Bulgaristan’ın milli kahramanı Vasil Levski’nin hayatı ve davası ile ilgili tüm sayfaları saymak zor. Bunlar arasında Levski’nin şarkı söylemesi ile ilgili de enteresan bilgilere rastlıyoruz. İngiliz yazar Mersia Makdermot, “Özgürlük Havarisi” başlıklı kitabında şunları kaydediyor: Şarkı söylemek Vasil’in hayatında sadece bir zevk değilmiş, bu kendini ifade etme biçimiymiş de”.
Levski’nin mirası ile ilgili daha ziyade belgelerle ilgileniyoruz, onun devrimcilik faaliyeti ve ideolojisi ile ilgileniyoruz, ancak sanki daha ziyade Özgürlük Havarisi’nin iç dünyasına fazla yer verilmiyor.
Halk şarkıcısı, folklor uzmanı, televizyon sunucusu ve 2017’de Levski’nin doğumunun 180. Yılı vesilesi ile BNT tarafından hayata geçirilen proje ile “Pesnite na Levski” (Levski’nin şarkıları) filminin yapımcısı Daniel Spasov, şunları paylaştı: “Bize Levski’nin devrim faaliyetleri dışında, yalnız veya arkadaşları ile beraber kaldığında nasıl bir kişi olduğuna dair birçok belge ve bilgi de ulaştı”.

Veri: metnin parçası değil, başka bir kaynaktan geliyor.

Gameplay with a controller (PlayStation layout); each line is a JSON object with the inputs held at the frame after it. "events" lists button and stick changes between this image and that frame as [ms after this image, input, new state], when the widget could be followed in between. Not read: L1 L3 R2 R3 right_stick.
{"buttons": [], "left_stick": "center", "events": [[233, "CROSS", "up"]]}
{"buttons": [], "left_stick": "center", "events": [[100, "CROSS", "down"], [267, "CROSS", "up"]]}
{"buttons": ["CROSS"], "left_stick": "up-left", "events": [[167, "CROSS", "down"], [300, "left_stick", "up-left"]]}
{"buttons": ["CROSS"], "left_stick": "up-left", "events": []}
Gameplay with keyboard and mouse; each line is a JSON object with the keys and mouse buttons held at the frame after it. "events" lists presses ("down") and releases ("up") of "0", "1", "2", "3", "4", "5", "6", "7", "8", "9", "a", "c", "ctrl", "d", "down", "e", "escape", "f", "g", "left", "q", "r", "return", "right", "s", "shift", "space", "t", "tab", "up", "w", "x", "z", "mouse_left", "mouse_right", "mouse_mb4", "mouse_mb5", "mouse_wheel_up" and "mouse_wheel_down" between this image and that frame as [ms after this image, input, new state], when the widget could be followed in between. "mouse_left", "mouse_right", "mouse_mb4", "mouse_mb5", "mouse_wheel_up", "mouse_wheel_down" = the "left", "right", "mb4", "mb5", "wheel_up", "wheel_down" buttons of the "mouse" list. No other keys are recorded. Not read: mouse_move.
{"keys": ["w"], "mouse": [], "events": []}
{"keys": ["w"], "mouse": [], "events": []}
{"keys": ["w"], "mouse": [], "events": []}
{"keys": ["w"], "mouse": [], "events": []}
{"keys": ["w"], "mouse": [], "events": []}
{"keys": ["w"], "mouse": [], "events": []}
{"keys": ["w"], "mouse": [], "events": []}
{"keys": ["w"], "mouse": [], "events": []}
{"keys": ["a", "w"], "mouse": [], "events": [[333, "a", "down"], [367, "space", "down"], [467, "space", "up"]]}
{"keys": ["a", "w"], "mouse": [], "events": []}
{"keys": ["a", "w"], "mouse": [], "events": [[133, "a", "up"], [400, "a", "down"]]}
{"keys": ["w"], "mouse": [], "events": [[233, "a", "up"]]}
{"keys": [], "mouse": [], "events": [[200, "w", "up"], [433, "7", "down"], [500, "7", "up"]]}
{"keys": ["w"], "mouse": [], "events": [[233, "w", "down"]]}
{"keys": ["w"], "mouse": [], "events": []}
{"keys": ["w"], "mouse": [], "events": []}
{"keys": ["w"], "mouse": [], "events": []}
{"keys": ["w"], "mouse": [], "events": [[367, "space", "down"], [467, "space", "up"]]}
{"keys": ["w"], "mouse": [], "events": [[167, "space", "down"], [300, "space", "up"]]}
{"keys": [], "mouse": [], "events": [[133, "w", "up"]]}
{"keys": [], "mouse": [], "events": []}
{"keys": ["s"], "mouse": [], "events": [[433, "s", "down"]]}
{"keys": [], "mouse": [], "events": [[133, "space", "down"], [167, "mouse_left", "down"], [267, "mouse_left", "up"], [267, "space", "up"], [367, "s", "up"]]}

“Levski’nin günlüğü aracılığı ile (özel defterinde) bize nasıl şarkılar beğendiğine dair bilgiler ulaşıyor. Örneğin bu defterde “Vse za tebe mislya, mamo” (Hep seni düşünürüm) anne şarkısının sözleri yer alıyor. Bu şarkı annesine adanan çok derin, çok kişisel bir şarkı. Bu şarkının sözleri ise Levski tarafından yazıldığı tahmin edilmekte. Ayrıca Levski’nin günlüğünde Hristo Botev’in “Na proştavane” (Vedalaşırken) şiiri de yer alıyor, daha sonra bir Uyanış dönemi şarkısı olarak günümüze kadar da ulaşıyor. Ayrıca iki kilise şarkısı,ilahisinin metinleri (Dostoyno est” ve “Tropar na Sv.Sv. Kiril i Metodiy”) de defterde yer alıyor.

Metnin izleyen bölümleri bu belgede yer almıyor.